9. Compliance with Applicable Laws. Consultant warrants and represents that Consultant will comply with all federal, state, and local laws applicable to performance of the work under this Agreement.
10. Authority and Adherence. Consultant warrants that Consultant has the authority to enter into this Agreement and that entering into this Agreement is not restricted or prohibited by any existing agreement to which Consultant is a party. Further, Consultant shall require Consultants officers, employees, affiliates, associates, agents, contractors and other personnel, if any, to adhere to the terms of this Agreement.
11. Assignment and Subcontract. This Agreement may not be assigned or subcontracted by Consultant without the express written consent of NeoRx.
12. Advertisement. Consultant may not use the name NeoRx Corporation or any variation thereof for advertising or publicity purposes without first obtaining the written consent of NeoRx.
13. Governing Law; Jurisdiction. This Agreement is governed by the laws of the State of Washington, without regard to any conflicts-of-law principle that directs the application of another jurisdictions laws. Venue of any suit or proceeding arising out of or relating to this Agreement shall lie exclusively in the state or federal courts located in King County, Washington, and each party hereby irrevocably and unconditionally submits to the exclusive jurisdiction of such courts. Further, if NeoRx is reasonably required to initiate legal action under this Agreement, NeoRx shall be entitled to recover its reasonable attorneys fees and costs from the Recipient.
14. No Presumption Against Drafter. For purposes of this Agreement, the parties hereby waive any rule of construction that requires that ambiguities in this Agreement be construed against the drafter.

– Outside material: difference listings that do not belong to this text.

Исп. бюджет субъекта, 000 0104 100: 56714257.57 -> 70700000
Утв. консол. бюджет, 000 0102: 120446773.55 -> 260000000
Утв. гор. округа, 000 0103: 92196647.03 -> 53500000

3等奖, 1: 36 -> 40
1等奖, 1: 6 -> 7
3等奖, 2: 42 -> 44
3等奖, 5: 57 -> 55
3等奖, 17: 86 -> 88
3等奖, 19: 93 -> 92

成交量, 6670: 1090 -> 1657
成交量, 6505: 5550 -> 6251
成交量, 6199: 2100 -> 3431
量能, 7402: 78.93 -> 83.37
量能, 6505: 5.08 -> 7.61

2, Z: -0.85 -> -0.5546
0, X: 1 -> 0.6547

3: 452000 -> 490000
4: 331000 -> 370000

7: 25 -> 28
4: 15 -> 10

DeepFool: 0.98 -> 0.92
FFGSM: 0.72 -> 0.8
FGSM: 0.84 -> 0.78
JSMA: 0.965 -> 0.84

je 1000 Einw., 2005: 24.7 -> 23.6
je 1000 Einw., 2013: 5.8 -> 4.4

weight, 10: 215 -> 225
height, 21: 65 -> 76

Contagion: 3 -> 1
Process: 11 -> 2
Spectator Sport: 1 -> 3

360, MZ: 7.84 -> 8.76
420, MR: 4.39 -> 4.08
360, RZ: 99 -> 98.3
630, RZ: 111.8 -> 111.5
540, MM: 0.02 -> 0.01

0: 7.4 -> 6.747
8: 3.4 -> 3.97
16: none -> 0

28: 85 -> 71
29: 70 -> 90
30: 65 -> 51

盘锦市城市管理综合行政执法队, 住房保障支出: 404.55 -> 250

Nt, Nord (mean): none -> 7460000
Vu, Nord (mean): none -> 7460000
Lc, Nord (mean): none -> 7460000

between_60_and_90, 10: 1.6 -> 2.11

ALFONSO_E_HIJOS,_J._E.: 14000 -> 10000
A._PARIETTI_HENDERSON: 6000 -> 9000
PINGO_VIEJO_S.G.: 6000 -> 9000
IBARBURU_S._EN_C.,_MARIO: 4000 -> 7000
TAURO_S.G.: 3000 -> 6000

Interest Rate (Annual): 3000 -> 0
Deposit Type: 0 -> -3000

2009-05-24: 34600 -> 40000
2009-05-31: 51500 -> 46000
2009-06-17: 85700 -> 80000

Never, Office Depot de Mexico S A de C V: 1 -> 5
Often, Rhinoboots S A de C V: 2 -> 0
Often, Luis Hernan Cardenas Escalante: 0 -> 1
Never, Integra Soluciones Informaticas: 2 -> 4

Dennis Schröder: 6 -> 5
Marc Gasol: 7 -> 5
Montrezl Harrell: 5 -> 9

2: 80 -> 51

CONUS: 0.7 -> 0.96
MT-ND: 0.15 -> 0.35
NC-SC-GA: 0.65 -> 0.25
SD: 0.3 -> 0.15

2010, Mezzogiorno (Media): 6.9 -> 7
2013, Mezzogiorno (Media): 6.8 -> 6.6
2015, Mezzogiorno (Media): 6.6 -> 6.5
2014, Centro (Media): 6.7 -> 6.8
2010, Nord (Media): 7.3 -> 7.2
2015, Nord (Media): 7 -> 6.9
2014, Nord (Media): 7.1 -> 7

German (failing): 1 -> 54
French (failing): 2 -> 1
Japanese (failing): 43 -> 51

15. Notices. Each notice required or permitted to be given pursuant to this Agreement shall be in writing and shall be deemed sufficiently given if delivered by fax or by an express/overnight delivery service provided by a commercial carrier, properly addressed to the other party at the address designated in the first paragraph of this Agreement, or to such other address as may be designated in writing. Notices shall be considered received on the date faxed or on the date of the dated receipt from the commercial carrier.
16. Waiver. A delay or failure by either party to exercise any right under this Agreement will not constitute a waiver of that or any similar or future right.
17. Severability. If any provision of this Agreement is declared invalid by any Court, then such provision shall be deemed automatically modified to conform to the requirements for validity as declared at such time, and as so modified, shall be deemed a provision of this Agreement as though originally included herein. In the event that the provision invalidated is of such a nature that it cannot be modified, the provision shall be deemed deleted from this Agreement as though the provision had never been included herein. In either case, the remaining provisions of this Agreement shall remain in effect.
18. Survival of Obligations. The provisions of paragraph 5, 6, 8, 13 and 16 shall survive termination or expiration of this Agreement.
19. Entire Agreement. This Agreement represents the entire understanding of the parties and may not be modified except by written agreement of the parties and supersedes all prior written and/or oral agreements.